The Jackson Southernaires epitomize the gospel quartet sound: hard lead singing and preaching, bluesy rhythm, rich harmonies and messages that combine biblical truth with old-fashioned common sense. At the same time, the group is not afraid to use modern instruments in their live performances while maintaining a traditional foundation.
The group was formed in Jackson, Mississippi, in 1940 by local music producer Frank Crisler. Like many quartets, the Southernaires started by singing in local churches for freewill offerings. But in 1963, anchored by the combined talents of brothers Franklin “Frank” Delano Williams and Huey Proctor Williams, and electrifying vocalist Willie Banks, the quartet scored a record deal with Song Bird, a subsidiary of Peacock Records. Their debut single was the hard-driving The Greatest Creator.
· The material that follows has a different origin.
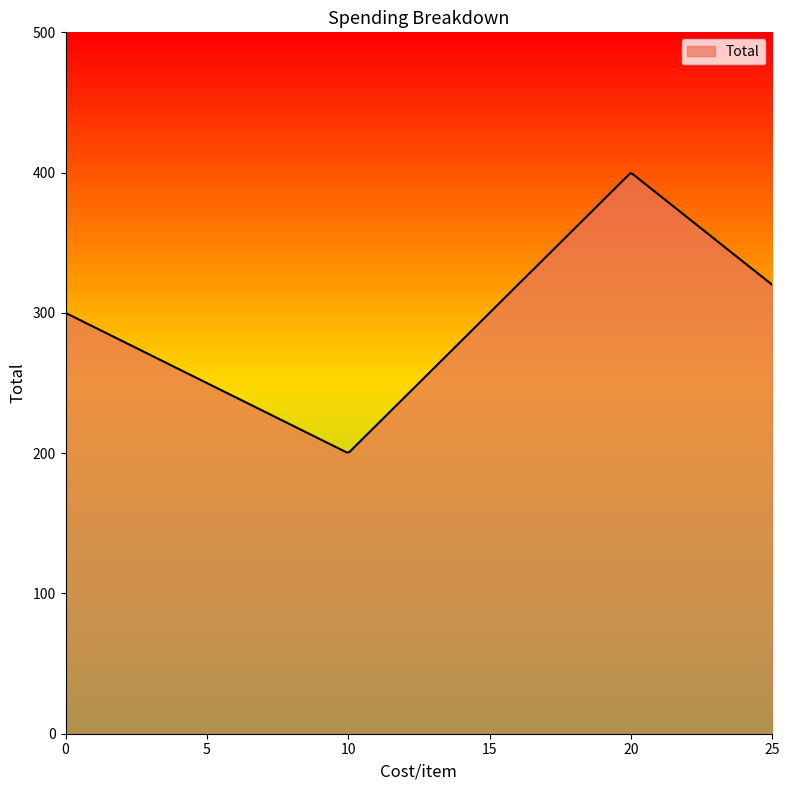

What is the smallest value displayed?

200.5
During the early Song Bird years, the quartet consisted of Crisler, Frank and Huey Williams, Banks and Luther Jennings. A short while later, the group helped Frank and Huey’s younger brothers, Leonard, Melvin and Doug, sign their Williams Brothers quartet to Song Bird. The two groups even shared a Song Bird LP, He’s My Brother.
Five years after their first single, the Jackson Southernaires scored their first mega hit, Too Late. The mournful sermon-within-a-song was Song Bird’s most popular seller of the year and led to the group’s first full-length album. Other fan favorites during this period were the Banks-led On My Way Home, as well as How Long Will It Last and Don’t Let Him Catch You (With Your Work Undone). By this point, the Southernaires were on their way to becoming a national treasure. In addition to their long-running weekly radio broadcast, the group hosted their own television program, Gospel Unlimited, in 1973.
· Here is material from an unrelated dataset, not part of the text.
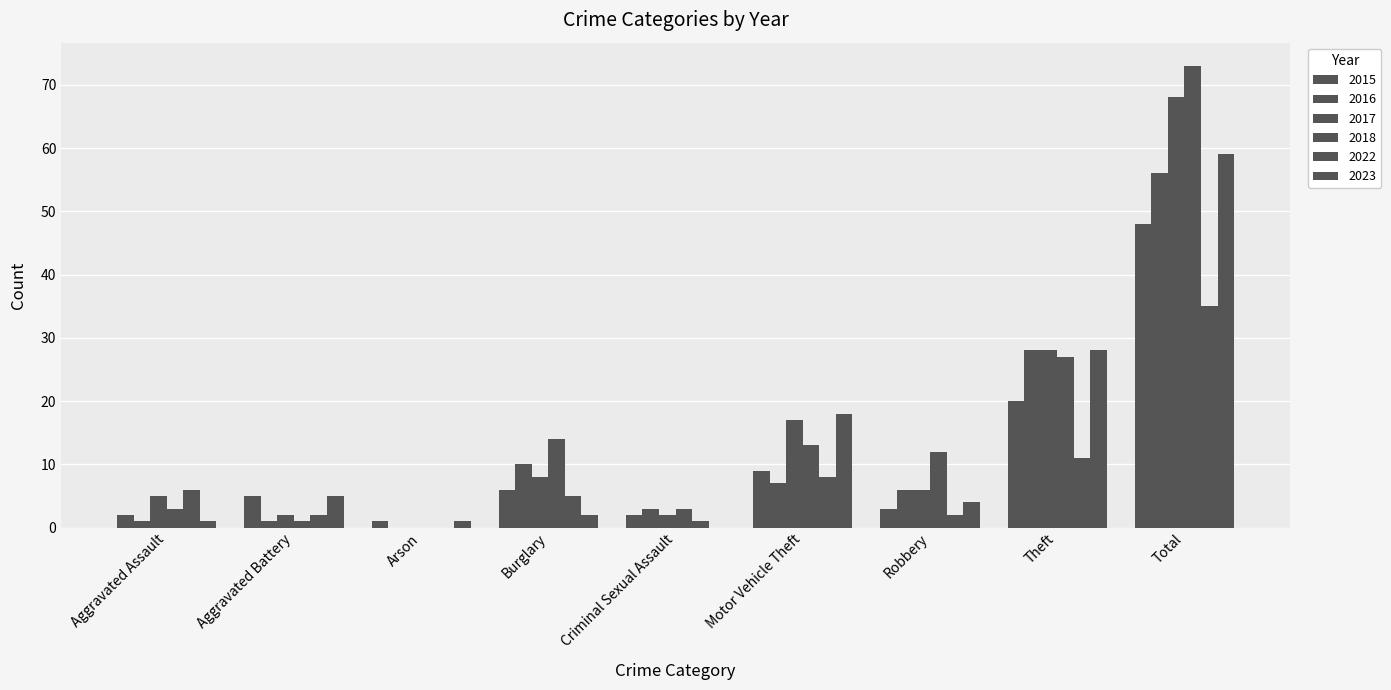

What is the total value across all series at Theft?

142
The Jackson Southernaires (consisting of Frank and Huey, Jennings, Paul Peters and Nathaniel Baldwin) not only became the label’s first gospel artist when they signed with Malaco Records in 1975, they also paved the way for the company’s now estimable Gospel Division, later managed by Frank Williams. For more than two decades, the Southernaires released a string of Malaco albums, all marinated in their trademark smooth southern soulfulness. Many made the Billboard Top Gospel Albums chart. Charting albums included All God’s Children and Down Home (both from 1975), Legendary Gentlemen (1979) and Lord, We Need Your Blessings (1985). They were named one of Billboard’s Top Ten Gospel/Soul Artists several years in a row.
In an era when gospel quartets were losing ground in radio play and record sales to gospel choirs, the Jackson Southernaires remained immensely popular. Radio favorites from their early Malaco years include Lord, Please Remember Me (1975), Just Can’t Make It By Myself (1978) and a gospelization of Anne Murray’s 1978 You Needed Me as I Needed Him (1980).
The Jackson Southernaires had a knack for striking a tender chord in the hearts of their listeners with heartwarming story songs such as Too Late, Thank You Mama for Praying for Me and their cover of Red Sovine’s 1976 CB radio novelty, Teddy Bear.
In addition to their own output, the quartet assisted Prince Dixon on three of his albums. Malaco released one of them: 1976’s Prince Dixon with the Jackson Southernaires. They also supported the Reverend Curtis Watson on his self-titled Malaco album in 1978.
The Gospel Music Workshop of America named the Jackson Southernaires its Traditional Male Group of the Year in 1987, 1988 and 1989. They won their first Stellar Award in 1989 and in 1992 were nominated for a Grammy in the Best Traditional Gospel Album for Thank You Mama for Praying for Me. But in 1993 the group was dealt a severe blow when longtime member and driving force Frank Williams passed away at age 45. The men continued to release new material, such as The Word in Song (1995) and The Brothers Dream . . . Alive (1996).
With new personnel, the Jackson Southernaires remain active in the new millennium. In 2010, Jackson, Mississippi, honored their hometown heroes by renaming the street Bailey Avenue Extension “Jackson Southernaires Drive.”